**Votre tâche**. D'après l'article sur la survie des enfants en Afrique, quelle est la cause principale des problèmes de survie et de développement de l'enfant dans la région ?

**Texte à examiner**.
"""

Le Caire- Egypte (PANA) -- L'Afrique Centrale et de l'Ouest ont été désignées lors du Forum sur les Enfants Africains qui se tient actuellement au Caire comme faisant partie des régions où la survie des enfants est la plus difficile.
Rima Salah, la directrice de l'UNICEF pour ces sous-régions a expliqué à la PANA que la plupart des gouvernements de cette partie de l'Afrique avaient ratifié la Convention sur les droits des enfants mais que cette zone "restait une incarnation exemplaire du trafic des enfants, de l'exposition au SIDA, d'un taux élevé d'analphabétisme, de mutilation génitale féminine et d'enrôlement forcé dans l'armée".
"C'est parfois éprouvant pour moi d'imaginer qu'alors que dans certaines parties du monde des mères vendent leurs bijoux pour envoyer leurs enfants à l'école, certaines dans la région où je vis vendent leurs enfants en esclavage pour s'acheter des biens matériels", a déploré Mme Salah.
Elle a déclaré que les problèmes de survie et de développement de l'enfant dans la région avaient pour cause principale, l'absence d'éducation de base.
"Plus de 60 pour cent des enfants de la région n'ont jamais vu les murs d'une classe, et environ 50 millions d'entre eux ont besoin d'une protection spéciale, soit pour ne pas être vendus pour aller effectuer des travaux déshumanisants ou pour ne pas être enrôlés de force dans l'armée au nom de guerres cruelles et absurdes", a-t-elle affirmé.
"Si les gens étaient éduqués, comment pensez vous qu'une mère consciente vendrait son propre enfant comme esclave?, s'est- elle demandé.
Mme Salah a ajouté qu'une telle éducation devait dépasser le simple cadre des salles de classe pour impliquer les parents, les hommes politiques et les décideurs.
Bien que la presse ait joué un rôle déterminant dans l'information sur la condition des enfants de la région, "il est temps de dépasser le simple cadre du reportage pour s'engager dans un plaidoyer effectif sur des questions si essentielles comme le SIDA, les mutilations génitales féminines et l'hygiène de base".
Elle a reconnu la prise de conscience accrue des décideurs politiques dans la plupart des pays de la région, soulignant qu'elle devait s'étendre à toutes les couches de la société.
Mme Salah a suggéré que la Convention sur les droits de l'enfant soit traduite dans les langues locales et fasse l'objet de discussions et de débats familiaux et communautaires.

"""

**Données fournies**.
"""

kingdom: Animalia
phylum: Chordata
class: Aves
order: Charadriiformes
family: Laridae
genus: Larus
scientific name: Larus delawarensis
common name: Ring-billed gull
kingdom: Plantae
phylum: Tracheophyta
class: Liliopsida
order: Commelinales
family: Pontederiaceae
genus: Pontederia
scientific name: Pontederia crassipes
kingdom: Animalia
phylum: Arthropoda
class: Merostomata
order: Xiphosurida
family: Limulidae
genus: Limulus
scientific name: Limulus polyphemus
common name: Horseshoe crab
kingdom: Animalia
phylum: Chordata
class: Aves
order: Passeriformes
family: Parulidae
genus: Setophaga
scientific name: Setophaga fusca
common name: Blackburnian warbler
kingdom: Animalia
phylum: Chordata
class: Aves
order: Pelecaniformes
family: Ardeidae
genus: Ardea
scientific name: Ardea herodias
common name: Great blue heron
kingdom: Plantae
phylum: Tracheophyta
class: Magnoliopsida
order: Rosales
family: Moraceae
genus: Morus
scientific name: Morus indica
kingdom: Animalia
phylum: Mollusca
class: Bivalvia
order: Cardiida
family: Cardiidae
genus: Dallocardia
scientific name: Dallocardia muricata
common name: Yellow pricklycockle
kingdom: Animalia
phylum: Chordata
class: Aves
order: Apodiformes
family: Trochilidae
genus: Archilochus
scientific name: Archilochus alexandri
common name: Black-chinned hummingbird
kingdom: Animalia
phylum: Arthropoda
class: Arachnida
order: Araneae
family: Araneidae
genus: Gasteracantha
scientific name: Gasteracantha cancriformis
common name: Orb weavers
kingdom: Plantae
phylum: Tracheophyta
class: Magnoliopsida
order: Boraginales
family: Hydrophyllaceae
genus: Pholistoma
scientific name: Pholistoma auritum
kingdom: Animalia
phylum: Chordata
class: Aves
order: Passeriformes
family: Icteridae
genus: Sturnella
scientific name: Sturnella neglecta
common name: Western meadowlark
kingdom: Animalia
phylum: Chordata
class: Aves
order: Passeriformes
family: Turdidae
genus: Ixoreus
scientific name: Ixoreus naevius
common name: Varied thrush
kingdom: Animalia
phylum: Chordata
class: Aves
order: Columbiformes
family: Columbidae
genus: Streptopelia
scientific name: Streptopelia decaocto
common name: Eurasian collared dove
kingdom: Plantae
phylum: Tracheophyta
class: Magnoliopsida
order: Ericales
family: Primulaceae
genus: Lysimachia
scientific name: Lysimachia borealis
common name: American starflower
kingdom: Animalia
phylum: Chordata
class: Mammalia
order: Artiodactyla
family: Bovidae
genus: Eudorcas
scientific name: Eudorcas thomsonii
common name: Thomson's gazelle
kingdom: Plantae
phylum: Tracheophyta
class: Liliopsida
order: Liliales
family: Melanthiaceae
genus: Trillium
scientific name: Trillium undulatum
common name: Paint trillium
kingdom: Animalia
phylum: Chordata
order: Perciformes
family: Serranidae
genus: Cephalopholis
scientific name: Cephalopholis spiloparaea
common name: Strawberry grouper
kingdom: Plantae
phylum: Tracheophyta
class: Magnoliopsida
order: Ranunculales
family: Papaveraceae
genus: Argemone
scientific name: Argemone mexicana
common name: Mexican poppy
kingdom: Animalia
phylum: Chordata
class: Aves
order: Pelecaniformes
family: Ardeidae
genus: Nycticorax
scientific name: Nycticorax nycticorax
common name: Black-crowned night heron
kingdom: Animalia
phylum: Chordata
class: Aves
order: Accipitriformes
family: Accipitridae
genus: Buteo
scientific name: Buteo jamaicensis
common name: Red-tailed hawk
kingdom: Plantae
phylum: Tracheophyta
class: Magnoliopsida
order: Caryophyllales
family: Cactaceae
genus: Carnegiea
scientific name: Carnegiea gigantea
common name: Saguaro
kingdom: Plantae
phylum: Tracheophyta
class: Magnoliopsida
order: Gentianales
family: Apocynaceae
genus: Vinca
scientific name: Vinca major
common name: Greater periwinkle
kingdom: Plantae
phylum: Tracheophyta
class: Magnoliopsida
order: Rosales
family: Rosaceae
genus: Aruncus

"""

**Réponse**. L'absence d'éducation de base.